# What the task asks
In the listing below, print unchanged and line for line the part that opens with the line containing "В Оше ночью +3...+5, днем +15...+17. Дождь." and closes with the line containing "рассылает штормовые предупреждения.", including both of those lines.

(Extracted page text data)
Content starts
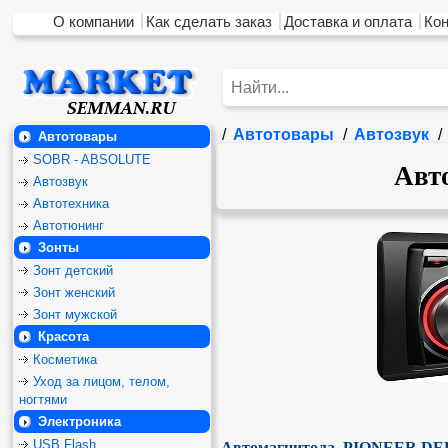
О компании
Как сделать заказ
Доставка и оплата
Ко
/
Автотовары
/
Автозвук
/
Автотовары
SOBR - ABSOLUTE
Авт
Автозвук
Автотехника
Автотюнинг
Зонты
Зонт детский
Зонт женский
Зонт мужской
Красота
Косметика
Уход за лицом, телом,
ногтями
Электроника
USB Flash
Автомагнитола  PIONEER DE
Content ends
Content starts
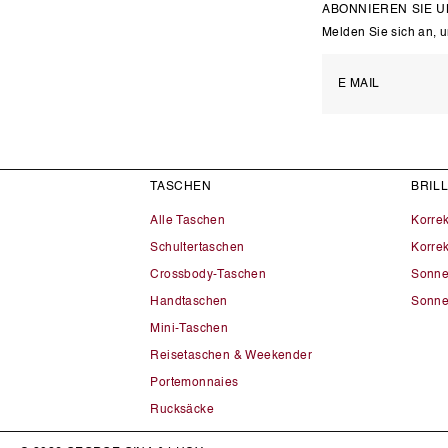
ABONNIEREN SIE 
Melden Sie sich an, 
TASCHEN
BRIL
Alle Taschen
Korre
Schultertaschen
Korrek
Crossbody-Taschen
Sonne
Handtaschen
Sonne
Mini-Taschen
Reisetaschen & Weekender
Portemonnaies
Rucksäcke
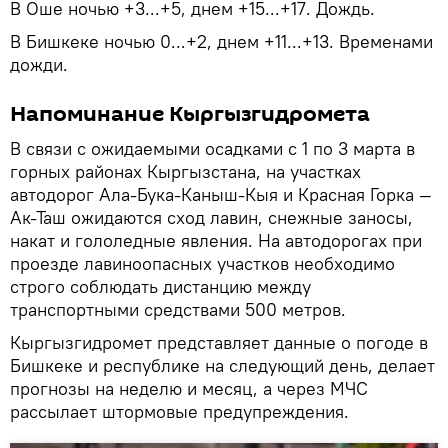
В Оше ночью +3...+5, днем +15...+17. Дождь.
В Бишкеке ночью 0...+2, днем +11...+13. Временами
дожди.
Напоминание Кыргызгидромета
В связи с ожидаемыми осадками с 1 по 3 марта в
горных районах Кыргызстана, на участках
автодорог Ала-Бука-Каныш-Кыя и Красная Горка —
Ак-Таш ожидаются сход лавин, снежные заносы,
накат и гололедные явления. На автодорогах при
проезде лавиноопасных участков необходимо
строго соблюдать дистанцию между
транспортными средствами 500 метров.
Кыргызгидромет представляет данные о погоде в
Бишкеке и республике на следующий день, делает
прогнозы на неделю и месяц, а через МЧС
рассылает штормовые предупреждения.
Content ends
Content starts
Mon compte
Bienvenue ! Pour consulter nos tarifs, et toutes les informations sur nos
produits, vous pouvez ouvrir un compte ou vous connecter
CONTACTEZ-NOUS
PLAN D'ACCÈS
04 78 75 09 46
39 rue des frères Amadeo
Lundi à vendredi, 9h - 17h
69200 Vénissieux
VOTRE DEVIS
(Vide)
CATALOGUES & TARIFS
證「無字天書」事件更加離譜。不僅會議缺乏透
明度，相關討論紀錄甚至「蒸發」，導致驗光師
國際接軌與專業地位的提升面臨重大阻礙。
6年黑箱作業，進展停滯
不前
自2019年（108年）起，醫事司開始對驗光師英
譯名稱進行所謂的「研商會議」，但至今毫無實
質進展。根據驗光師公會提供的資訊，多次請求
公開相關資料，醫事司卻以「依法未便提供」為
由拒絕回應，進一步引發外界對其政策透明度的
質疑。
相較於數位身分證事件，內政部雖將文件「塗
Content ends
# Task output
В Оше ночью +3...+5, днем +15...+17. Дождь.
В Бишкеке ночью 0...+2, днем +11...+13. Временами
дожди.
Напоминание Кыргызгидромета
В связи с ожидаемыми осадками с 1 по 3 марта в
горных районах Кыргызстана, на участках
автодорог Ала-Бука-Каныш-Кыя и Красная Горка —
Ак-Таш ожидаются сход лавин, снежные заносы,
накат и гололедные явления. На автодорогах при
проезде лавиноопасных участков необходимо
строго соблюдать дистанцию между
транспортными средствами 500 метров.
Кыргызгидромет представляет данные о погоде в
Бишкеке и республике на следующий день, делает
прогнозы на неделю и месяц, а через МЧС
рассылает штормовые предупреждения.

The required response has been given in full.